TASK MATERIAL =
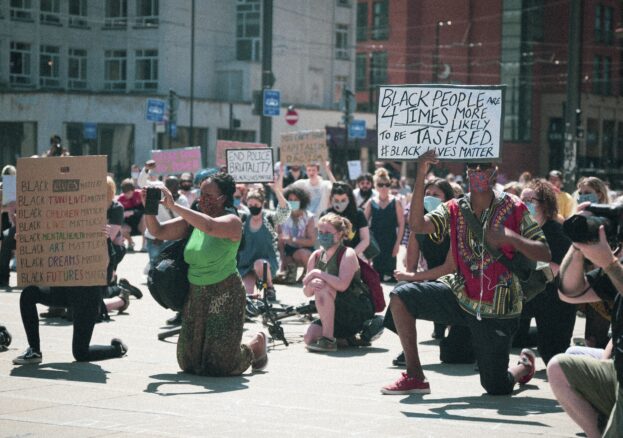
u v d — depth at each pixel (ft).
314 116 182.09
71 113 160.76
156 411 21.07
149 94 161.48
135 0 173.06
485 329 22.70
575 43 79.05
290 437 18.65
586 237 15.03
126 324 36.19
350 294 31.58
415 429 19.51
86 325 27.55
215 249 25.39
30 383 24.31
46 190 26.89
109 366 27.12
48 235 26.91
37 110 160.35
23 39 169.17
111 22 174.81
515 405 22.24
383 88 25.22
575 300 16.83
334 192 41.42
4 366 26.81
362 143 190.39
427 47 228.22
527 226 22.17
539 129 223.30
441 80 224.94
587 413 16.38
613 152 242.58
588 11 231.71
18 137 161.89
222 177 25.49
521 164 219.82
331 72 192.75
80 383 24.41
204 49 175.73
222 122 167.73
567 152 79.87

ACTIVITY = Transcribe every line from the records above without alteration, and leave out the images.

SOLUTION =
u v d — depth at each pixel (ft).
314 116 182.09
71 113 160.76
156 411 21.07
149 94 161.48
135 0 173.06
485 329 22.70
575 43 79.05
290 437 18.65
586 237 15.03
126 324 36.19
350 294 31.58
415 429 19.51
86 325 27.55
215 249 25.39
30 383 24.31
46 190 26.89
109 366 27.12
48 235 26.91
37 110 160.35
23 39 169.17
111 22 174.81
515 405 22.24
383 88 25.22
575 300 16.83
334 192 41.42
4 366 26.81
362 143 190.39
427 47 228.22
527 226 22.17
539 129 223.30
441 80 224.94
587 413 16.38
613 152 242.58
588 11 231.71
18 137 161.89
222 177 25.49
521 164 219.82
331 72 192.75
80 383 24.41
204 49 175.73
222 122 167.73
567 152 79.87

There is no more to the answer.